Все ползет, быстро гниют нити швов изнутри («преют»), а снаружи остается еще видимость. Но слегка дернуть, и все каракули расползутся, и обнаружится грязная, грязная морда измученного, бескровного, изнасилованного тела.

Так и мы: позевываем над желтой опасностью, а Китай уже среди нас. Неудержимо и стремительно пурпуровая кровь арийцев становится желтой кровью. Об этом, ни о чем ином, свидетельствуют рожи в трамваях, беззаботный хохот Меньшикова (ИУДА, ИУДА), голое дамское под гниющими швами каракуля на Невском. Остается маленький последний акт: внешний захват Европы. Это произойдет тихо и сладостно внешним образом. Ловкая куколка-японец положит дружелюбно крепкую ручку на плечо арийца, глянет «живыми, черными, любопытными» глазками в оловянные глаза бывшего арийца.

Столыпин незадолго перед смертью вскочил ночью оттого, что ему приснился революционный броненосец, подходящий к Кронштадту. Это им снится еще, а «горшее» не снится.

Вот когда понадобится РАСПЕЧАТАТЬ все тайные возрождения Нового Света (По) и славянского мира (Пушкин, русская история, польский «мессианизм», Мицкевичев островок в Париже, равеннское, разбудить Галлу).

Надо найти в арийской культуре взор, который бы смог бестрепетно и спокойно (торжественно) взглянуть в «любопытный, черный и пристальный и голый» взгляд – 1) старика в трамвае, 2) автора того письма к одной провокаторше, которое однажды читал вслух Сологуб в бывшем Café de France, 3) Меньшикова, продающего нас японцам, 4) Розанова, убеждающего смеситься с сестрами и со зверями, 5) битого Суворина, 6) дамы на Невском, 7) немецко-российского мужеложца… Всего не исчислишь. Смысл трагедии – БЕЗНАДЕЖНОСТЬ борьбы; но тут нет отчаянья, вялости, опускания рук. Требуется высокое посвящение.

Сегодня пурпурноперая заря.

Что пока – я? Только – видел кое-что в снах и наяву, чего другие не видали.
= = = =
▸ **Задание**:
Кратко перескажите отрывок в двух предложениях.

[Строки из набора данных]
= = = =
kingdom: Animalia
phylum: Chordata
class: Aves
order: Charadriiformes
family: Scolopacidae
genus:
= = = =
▸ **Решение**:
В отрывке говорится, что над желтой опасностью позевывают, а Китай уже среди «нас», кровь арийцев становится желтой, и остается последний акт: внешний захват Европы. Поэтому надо найти в арийской культуре взор, способный спокойно взглянуть в «любопытный, черный и пристальный и голый» взгляд, и хотя смысл трагедии в безнадежности борьбы, в ней нет отчаянья, а требуется высокое посвящение.